─── Data for this task ───
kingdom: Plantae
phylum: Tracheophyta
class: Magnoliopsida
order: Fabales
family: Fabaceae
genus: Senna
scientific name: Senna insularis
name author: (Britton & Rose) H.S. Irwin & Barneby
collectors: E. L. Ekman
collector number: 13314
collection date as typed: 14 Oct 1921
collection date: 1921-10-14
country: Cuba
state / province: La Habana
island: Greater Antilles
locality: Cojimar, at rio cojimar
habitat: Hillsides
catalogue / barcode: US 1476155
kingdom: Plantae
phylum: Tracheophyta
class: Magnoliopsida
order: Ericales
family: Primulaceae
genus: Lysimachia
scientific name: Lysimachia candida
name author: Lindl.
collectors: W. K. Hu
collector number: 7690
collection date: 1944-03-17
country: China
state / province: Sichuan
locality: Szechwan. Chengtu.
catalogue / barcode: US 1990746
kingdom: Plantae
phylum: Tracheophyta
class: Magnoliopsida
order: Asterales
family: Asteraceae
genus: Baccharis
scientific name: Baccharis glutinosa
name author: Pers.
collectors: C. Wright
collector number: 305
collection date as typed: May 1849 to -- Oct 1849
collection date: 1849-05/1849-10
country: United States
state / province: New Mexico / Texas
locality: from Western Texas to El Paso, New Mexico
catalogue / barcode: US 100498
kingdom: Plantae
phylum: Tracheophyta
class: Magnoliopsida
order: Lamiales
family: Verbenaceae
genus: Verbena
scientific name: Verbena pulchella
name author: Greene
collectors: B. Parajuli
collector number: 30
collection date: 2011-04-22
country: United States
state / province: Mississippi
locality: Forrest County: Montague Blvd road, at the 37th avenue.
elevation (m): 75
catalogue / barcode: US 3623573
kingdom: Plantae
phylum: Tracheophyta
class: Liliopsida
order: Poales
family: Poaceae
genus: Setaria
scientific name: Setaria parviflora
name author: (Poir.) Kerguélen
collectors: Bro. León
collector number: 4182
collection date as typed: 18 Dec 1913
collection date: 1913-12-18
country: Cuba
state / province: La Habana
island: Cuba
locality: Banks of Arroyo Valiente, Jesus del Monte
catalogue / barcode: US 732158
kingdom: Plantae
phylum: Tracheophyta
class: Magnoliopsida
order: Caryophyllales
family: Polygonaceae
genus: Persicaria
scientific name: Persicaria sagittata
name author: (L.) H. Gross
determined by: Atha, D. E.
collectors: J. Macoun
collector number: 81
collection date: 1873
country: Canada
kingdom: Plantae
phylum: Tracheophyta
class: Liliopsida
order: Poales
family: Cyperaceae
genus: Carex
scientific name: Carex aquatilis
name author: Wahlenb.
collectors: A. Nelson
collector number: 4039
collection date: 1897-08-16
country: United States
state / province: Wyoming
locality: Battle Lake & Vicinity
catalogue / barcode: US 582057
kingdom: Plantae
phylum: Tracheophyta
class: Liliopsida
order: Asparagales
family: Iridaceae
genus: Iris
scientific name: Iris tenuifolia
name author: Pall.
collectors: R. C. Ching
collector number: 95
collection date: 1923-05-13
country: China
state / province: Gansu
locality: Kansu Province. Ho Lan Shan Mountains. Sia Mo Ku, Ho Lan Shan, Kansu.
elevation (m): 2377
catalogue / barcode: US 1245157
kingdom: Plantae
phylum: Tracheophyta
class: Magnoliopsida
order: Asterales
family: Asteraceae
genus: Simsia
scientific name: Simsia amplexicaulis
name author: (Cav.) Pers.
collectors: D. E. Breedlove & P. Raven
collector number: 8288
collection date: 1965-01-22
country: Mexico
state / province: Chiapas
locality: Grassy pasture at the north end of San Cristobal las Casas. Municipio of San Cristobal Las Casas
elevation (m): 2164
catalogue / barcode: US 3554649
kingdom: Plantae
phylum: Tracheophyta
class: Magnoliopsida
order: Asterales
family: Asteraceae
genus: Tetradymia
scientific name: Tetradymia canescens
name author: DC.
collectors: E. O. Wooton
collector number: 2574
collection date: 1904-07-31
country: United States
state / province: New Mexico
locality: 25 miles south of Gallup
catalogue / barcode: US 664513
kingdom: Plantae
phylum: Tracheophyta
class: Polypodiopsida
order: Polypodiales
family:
───
> [What is being asked]: Put the lines of the items above into a Markdown table with the columns No. and Line, giving each row its number and skipping blank lines. Begin with the first line of the items and end with the line that contains "state / province: New Mexico / Texas".

> [Answer in full]:
| No. | Line |
|---|---|
| 1 | kingdom: Plantae |
| 2 | phylum: Tracheophyta |
| 3 | class: Magnoliopsida |
| 4 | order: Fabales |
| 5 | family: Fabaceae |
| 6 | genus: Senna |
| 7 | scientific name: Senna insularis |
| 8 | name author: (Britton & Rose) H.S. Irwin & Barneby |
| 9 | collectors: E. L. Ekman |
| 10 | collector number: 13314 |
| 11 | collection date as typed: 14 Oct 1921 |
| 12 | collection date: 1921-10-14 |
| 13 | country: Cuba |
| 14 | state / province: La Habana |
| 15 | island: Greater Antilles |
| 16 | locality: Cojimar, at rio cojimar |
| 17 | habitat: Hillsides |
| 18 | catalogue / barcode: US 1476155 |
| 19 | kingdom: Plantae |
| 20 | phylum: Tracheophyta |
| 21 | class: Magnoliopsida |
| 22 | order: Ericales |
| 23 | family: Primulaceae |
| 24 | genus: Lysimachia |
| 25 | scientific name: Lysimachia candida |
| 26 | name author: Lindl. |
| 27 | collectors: W. K. Hu |
| 28 | collector number: 7690 |
| 29 | collection date: 1944-03-17 |
| 30 | country: China |
| 31 | state / province: Sichuan |
| 32 | locality: Szechwan. Chengtu. |
| 33 | catalogue / barcode: US 1990746 |
| 34 | kingdom: Plantae |
| 35 | phylum: Tracheophyta |
| 36 | class: Magnoliopsida |
| 37 | order: Asterales |
| 38 | family: Asteraceae |
| 39 | genus: Baccharis |
| 40 | scientific name: Baccharis glutinosa |
| 41 | name author: Pers. |
| 42 | collectors: C. Wright |
| 43 | collector number: 305 |
| 44 | collection date as typed: May 1849 to -- Oct 1849 |
| 45 | collection date: 1849-05/1849-10 |
| 46 | country: United States |
| 47 | state / province: New Mexico / Texas |